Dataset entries
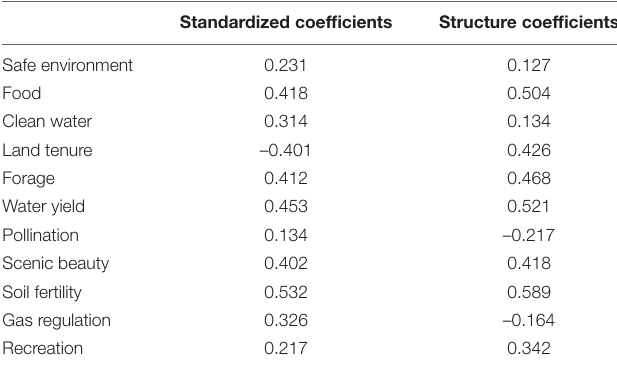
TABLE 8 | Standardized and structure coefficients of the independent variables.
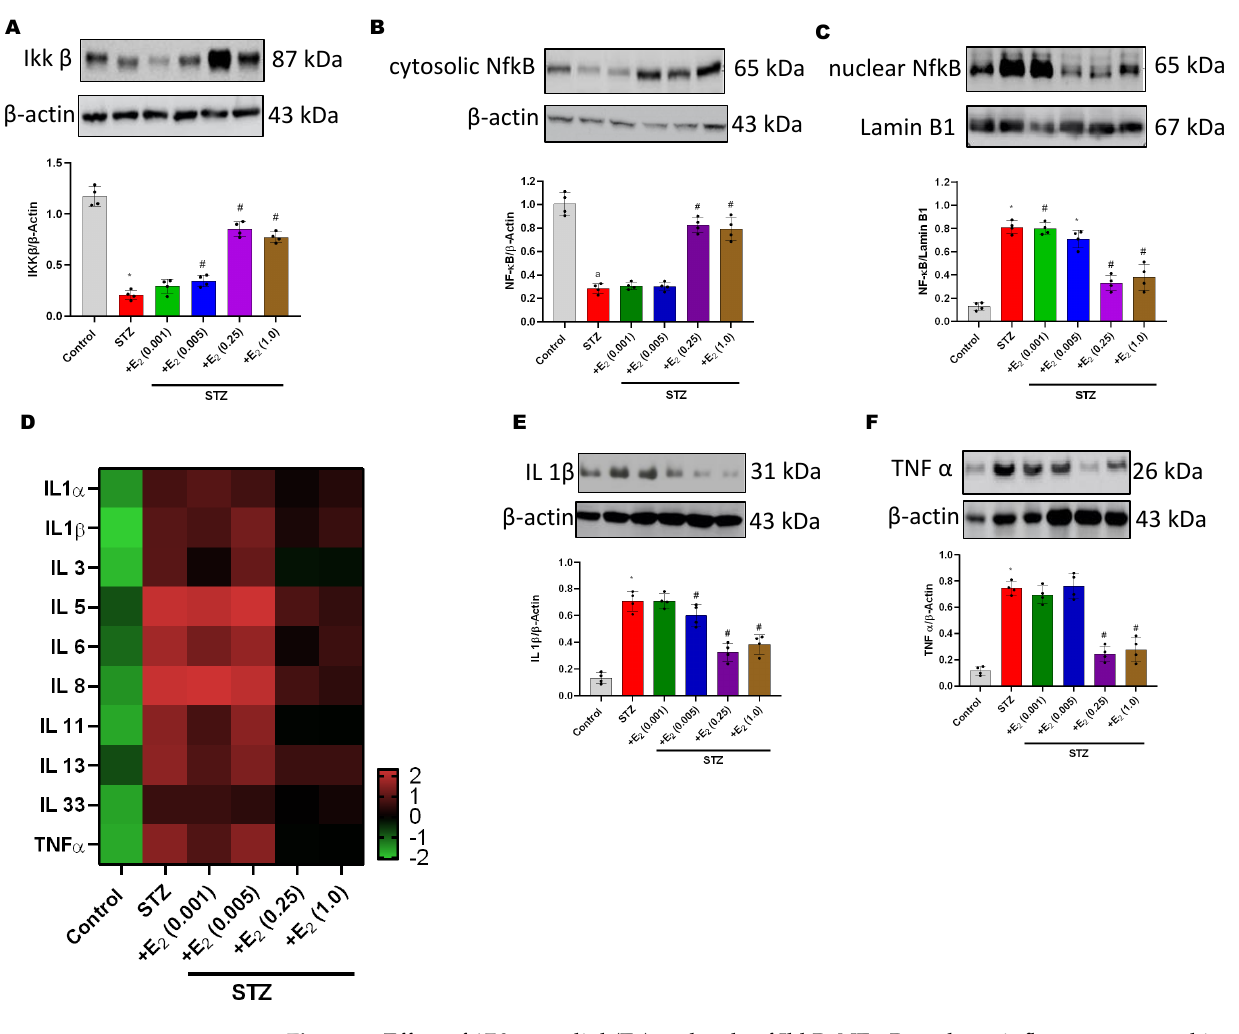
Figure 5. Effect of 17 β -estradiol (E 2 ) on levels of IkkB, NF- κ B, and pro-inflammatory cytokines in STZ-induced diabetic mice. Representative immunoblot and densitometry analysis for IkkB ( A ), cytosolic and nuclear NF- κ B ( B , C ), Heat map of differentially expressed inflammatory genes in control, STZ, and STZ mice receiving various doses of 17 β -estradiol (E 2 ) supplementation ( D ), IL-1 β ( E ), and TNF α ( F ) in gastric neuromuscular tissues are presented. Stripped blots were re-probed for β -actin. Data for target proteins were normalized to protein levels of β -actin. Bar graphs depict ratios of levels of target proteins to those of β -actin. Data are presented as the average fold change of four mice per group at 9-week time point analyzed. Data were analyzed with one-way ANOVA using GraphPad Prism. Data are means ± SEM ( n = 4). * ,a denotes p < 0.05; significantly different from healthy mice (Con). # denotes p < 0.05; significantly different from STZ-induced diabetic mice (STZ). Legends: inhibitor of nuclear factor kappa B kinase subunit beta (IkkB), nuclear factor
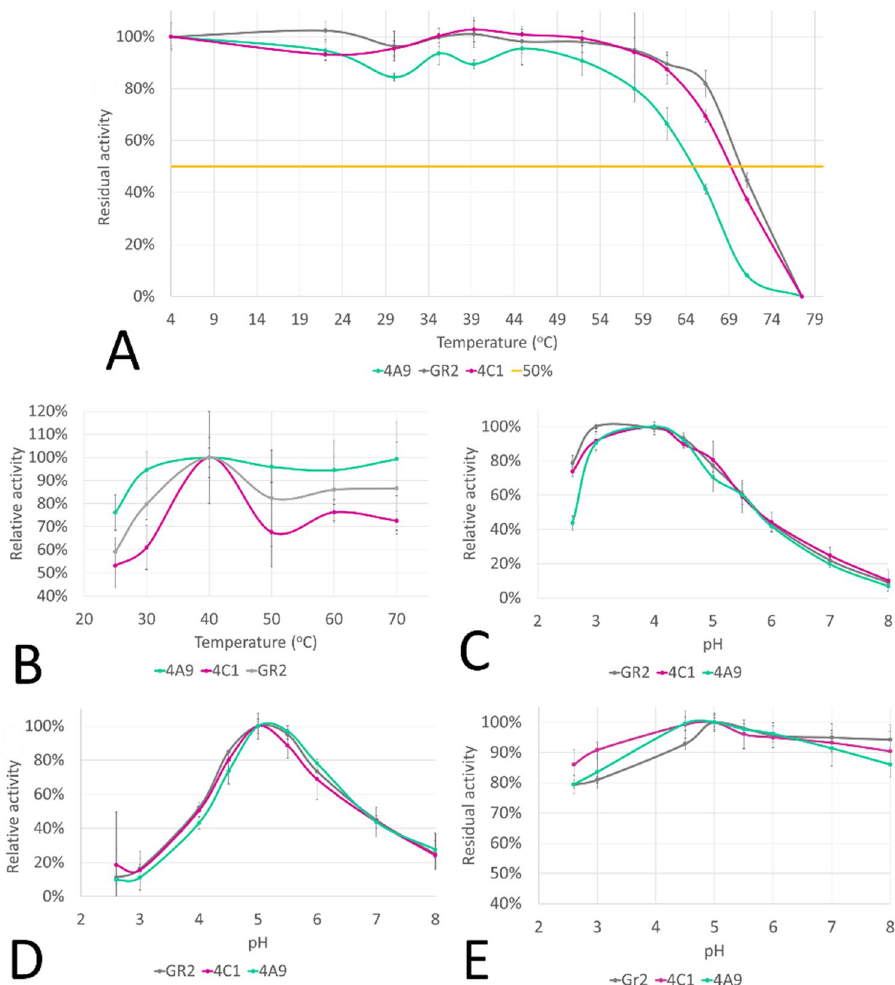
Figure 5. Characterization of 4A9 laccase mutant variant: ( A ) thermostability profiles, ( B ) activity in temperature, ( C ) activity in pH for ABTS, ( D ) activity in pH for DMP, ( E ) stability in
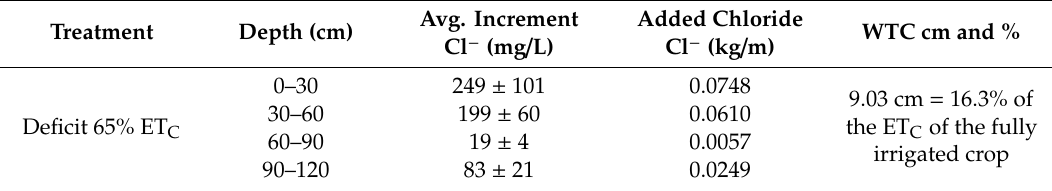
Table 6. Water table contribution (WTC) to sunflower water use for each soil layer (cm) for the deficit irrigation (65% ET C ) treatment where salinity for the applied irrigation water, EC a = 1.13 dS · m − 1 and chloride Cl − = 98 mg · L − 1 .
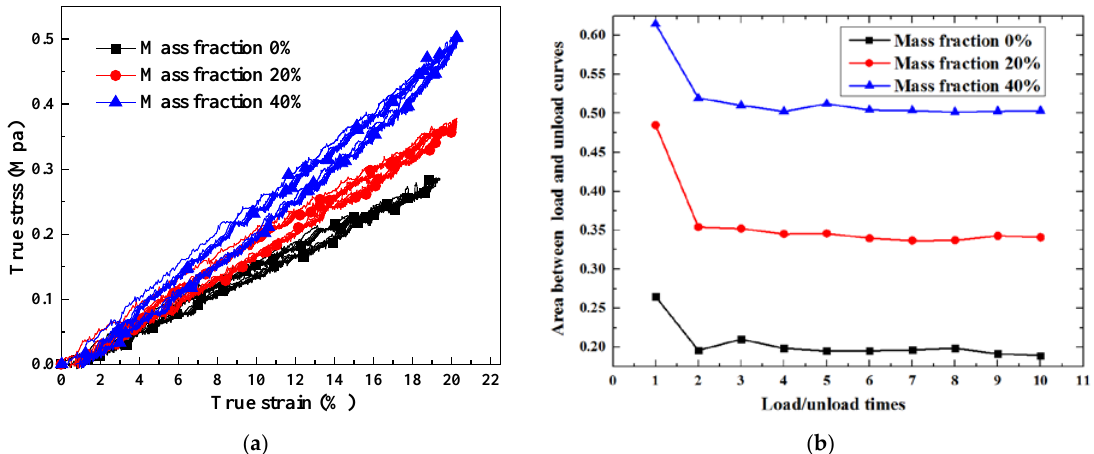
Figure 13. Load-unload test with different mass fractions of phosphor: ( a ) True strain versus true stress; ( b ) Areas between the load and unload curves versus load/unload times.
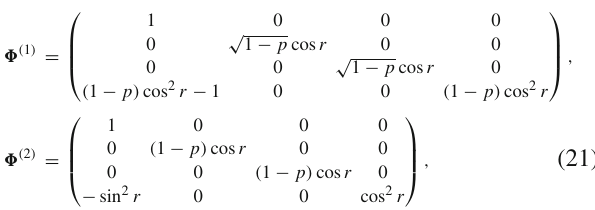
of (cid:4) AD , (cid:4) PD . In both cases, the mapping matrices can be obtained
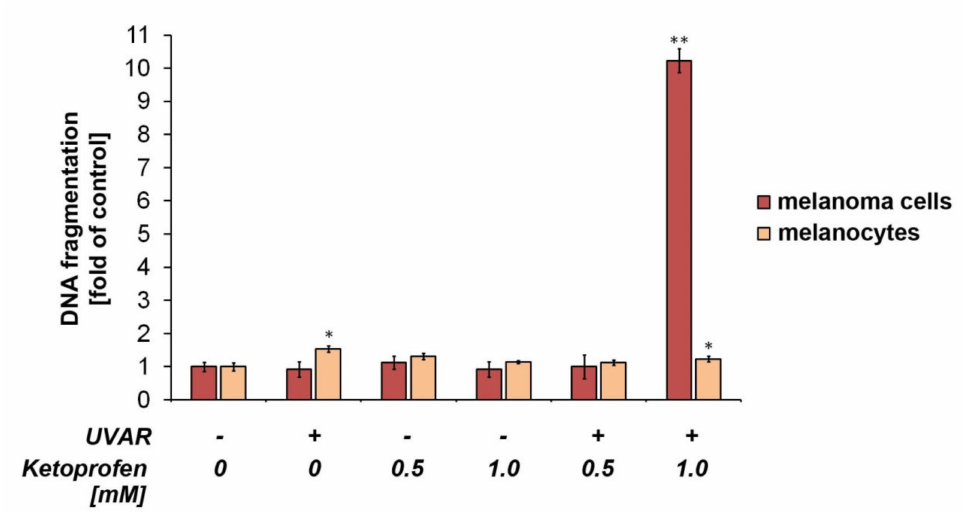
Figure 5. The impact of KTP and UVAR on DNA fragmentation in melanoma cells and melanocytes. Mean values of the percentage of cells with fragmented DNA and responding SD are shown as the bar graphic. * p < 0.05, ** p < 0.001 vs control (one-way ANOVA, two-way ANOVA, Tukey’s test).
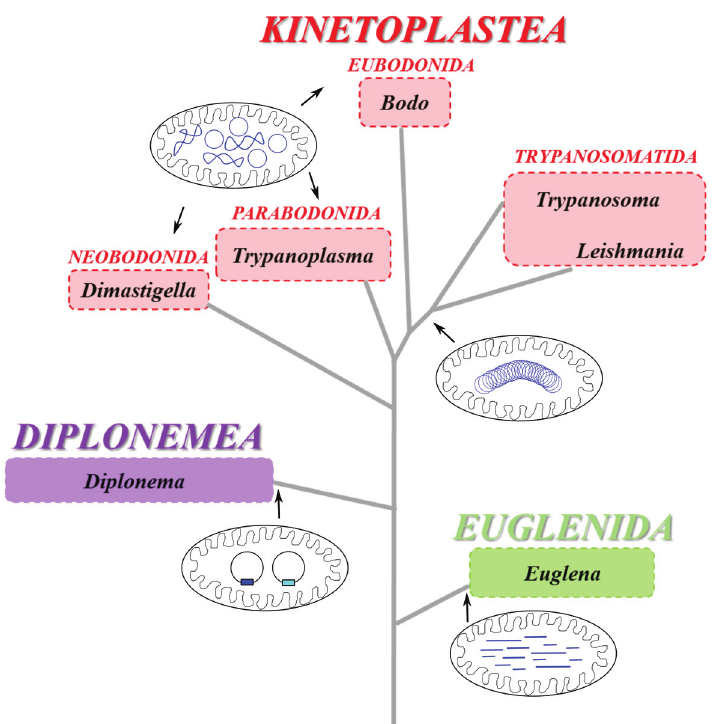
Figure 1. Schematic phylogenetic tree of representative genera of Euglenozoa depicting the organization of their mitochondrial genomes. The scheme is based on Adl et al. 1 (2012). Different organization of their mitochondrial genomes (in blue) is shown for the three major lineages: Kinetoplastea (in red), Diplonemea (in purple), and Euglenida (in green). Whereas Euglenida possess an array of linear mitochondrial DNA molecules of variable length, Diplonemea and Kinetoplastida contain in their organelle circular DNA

▶ Aim of the exercise
Search the entries for the word "test", then copy every line in which it is found.

▶ Result for this task
Figure 13. Load-unload test with different mass fractions of phosphor: ( a ) True strain versus true stress; ( b ) Areas between the load and unload curves versus load/unload times.
Figure 5. The impact of KTP and UVAR on DNA fragmentation in melanoma cells and melanocytes. Mean values of the percentage of cells with fragmented DNA and responding SD are shown as the bar graphic. * p < 0.05, ** p < 0.001 vs control (one-way ANOVA, two-way ANOVA, Tukey’s test).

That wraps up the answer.